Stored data

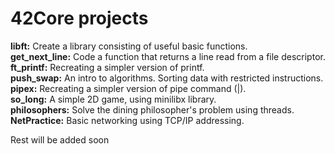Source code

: # 42Core projects 

**libft:** Create a library consisting of useful basic functions.                                                                                                  
**get_next_line:** Code a function that returns a line read from a file descriptor.                                                                                                                                                                                     
**ft_printf:** Recreating a simpler version of printf.                                                                                                             
**push_swap:** An intro to algorithms. Sorting data with restricted instructions.                                                                                   
**pipex:** Recreating a simpler version of pipe command (|).                                                                                                       
**so_long:** A simple 2D game, using minilibx library.                                                                                                             
**philosophers:** Solve the dining philosopher's problem using threads.  
**NetPractice:** Basic networking using TCP/IP addressing.

Rest will be added soon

→ **Problem**:
Copy out the text of the records above word for word, leaving out the pictures.

→ **Solution to this problem**:
Source code

: # 42Core projects 

**libft:** Create a library consisting of useful basic functions.                                                                                                  
**get_next_line:** Code a function that returns a line read from a file descriptor.                                                                                                                                                                                     
**ft_printf:** Recreating a simpler version of printf.                                                                                                             
**push_swap:** An intro to algorithms. Sorting data with restricted instructions.                                                                                   
**pipex:** Recreating a simpler version of pipe command (|).                                                                                                       
**so_long:** A simple 2D game, using minilibx library.                                                                                                             
**philosophers:** Solve the dining philosopher's problem using threads.  
**NetPractice:** Basic networking using TCP/IP addressing.

Rest will be added soon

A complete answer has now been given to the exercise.